Johnny glanced again at Dickey’s eyes in the rearview mirror, saw that he was smiling, then looked back at his father.
“Fiermonte and I had worked together for over twenty years,” John Coyle said. “I’d begun investigating him in hopes that I would prove myself wrong, find that he
wasn’t
involved at all. I wanted to give him the benefit of the doubt, figured I owed him that at least. Any hint that I suspected him of this kind of corruption could have damaged his reputation, not to mention end our friendship. The more I looked for proof that he wasn’t involved, though, the more I realized that it wasn’t just a matter of him being involved. He was the top of it, he was the ringleader. And by sending Tambov to question and kill me, he had tipped his hand. He knew I was on to him. And Dickey and I knew that we had a chance to turn Tambov and use him against Fiermonte.”
“By faking your death.”
John Coyle nodded. “We needed proof that he was the one calling all the shots. It had to be rock-solid proof, and for that we needed an official investigation. But Fiermonte had to think Tambov had done his job, despite not hearing from him for more than sixteen hours after I was abducted, otherwise he’d just close everything down. Or worse, use my kids against me. Send someone after one or all of you. Use you to keep me silent. Or kill you as a warning.” He paused. “We had to think fast.”
“How did you do that?” Johnny said. “How’d you convince Fiermonte that everything had gone as planned when it didn’t?”
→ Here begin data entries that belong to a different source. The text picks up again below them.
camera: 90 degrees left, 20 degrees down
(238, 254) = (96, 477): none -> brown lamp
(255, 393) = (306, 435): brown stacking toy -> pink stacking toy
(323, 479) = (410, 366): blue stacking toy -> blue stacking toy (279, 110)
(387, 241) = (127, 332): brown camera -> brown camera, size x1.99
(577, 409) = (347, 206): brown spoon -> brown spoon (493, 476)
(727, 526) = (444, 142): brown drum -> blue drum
“Dickey did what Dickey does. He let Tambov know what would happen if he didn’t do what we told him to do. What would happen to his family. And we let him know what was in it for him if he did work for us, which happened to be exactly what Fiermonte had promised him.”
“Witness protection.”
John Coyle nodded. “We instructed Tambov to go to his apartment and wait for the cops, and after he was arrested all he had to do was tell them everything that Fiermonte would want to hear — that I had been killed and my body disposed of, that a man he didn’t know, but that he suspected worked for Dickey, had assigned the job to him. We decided that since Tambov couldn’t leak the information Fiermonte had given him from jail, it would be best if Tambov used it as a bargaining chip. Tambov would give them me, a corrupt and high-ranking FBI agent, in exchange for a plea deal. That would satisfy Fiermonte because his lies would become part of the public record, which was what he wanted. But it would also look right to Fiermonte that Tambov had used that info to save his skin, and that was what we wanted. We needed Fiermonte to believe this, not just
want
to believe it. We needed him to believe that despite Tambov’s having gotten arrested, everything still went as planned.”
“How would the fact that Tambov hadn’t contacted Fiermonte within four hours be explained?”
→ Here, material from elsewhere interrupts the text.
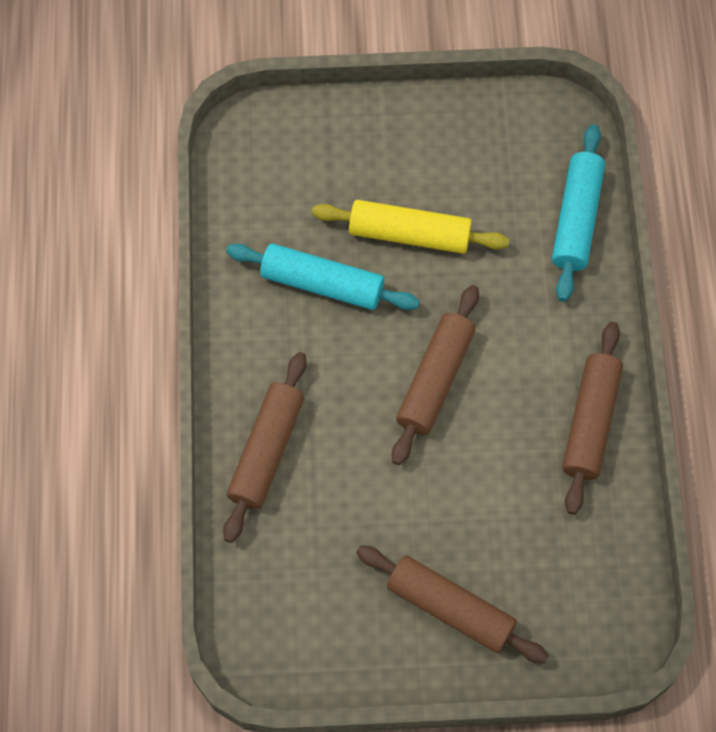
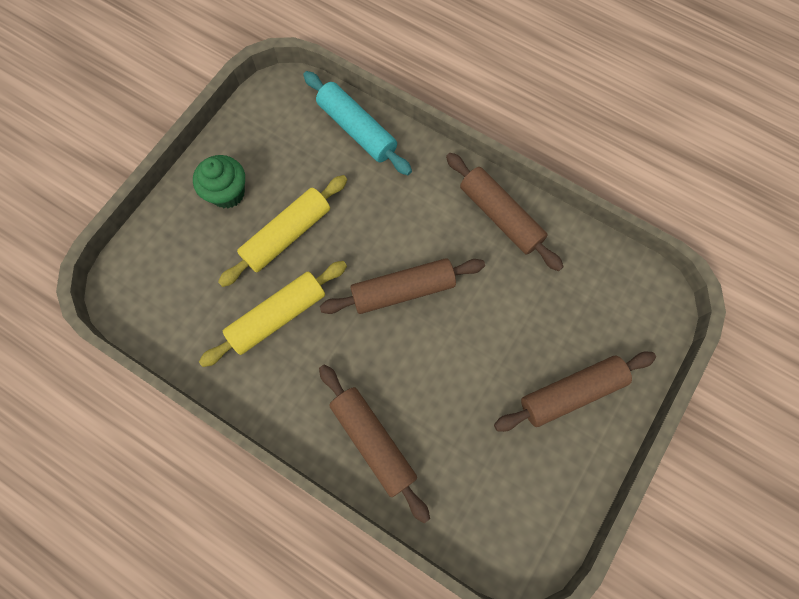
camera: 55 degrees left, 5 degrees up
(322, 284) = (277, 316): turquoise rolling pin -> yellow rolling pin
(410, 150) = (227, 193): none -> green cupcake
(435, 379) = (403, 290): brown rolling pin -> brown rolling pin turned 75 degrees counterclockwise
From the front seat, Dickey said, “Hacking a man to death turned out not to be as easy as Tambov thought it would be. And scattering all the pieces in the various waterways took much longer than he thought it would.”
“Tambov’s story,” John Coyle said, “if Fiermonte ever got him alone and asked for it, which he did, was that he had just gotten back to his apartment after the longest night of his life and was having a drink to settle his nerves when the cops came busting in. Most criminals get caught for one reason and one reason alone — their own stupidity. As a prosecutor, Fiermonte would know this, so it wouldn’t be such an outlandish thing for him to believe. We also instructed Tambov to tell Fiermonte the other thing Fiermonte wanted to hear: that I was on to him but that no one else knew. It seemed better to give him that than to say I wasn’t. Fiermonte is the kind of man who needs to know he’s right. And it was another way for us to account for Tambov taking so long that night. He needed to make sure I was telling the truth on both counts — that I knew but no one else did — before he actually killed me.”
“And Fiermonte bought it?”
“It seemed so.”
“But why was he having Tambov’s men killed? In case they could identify him?”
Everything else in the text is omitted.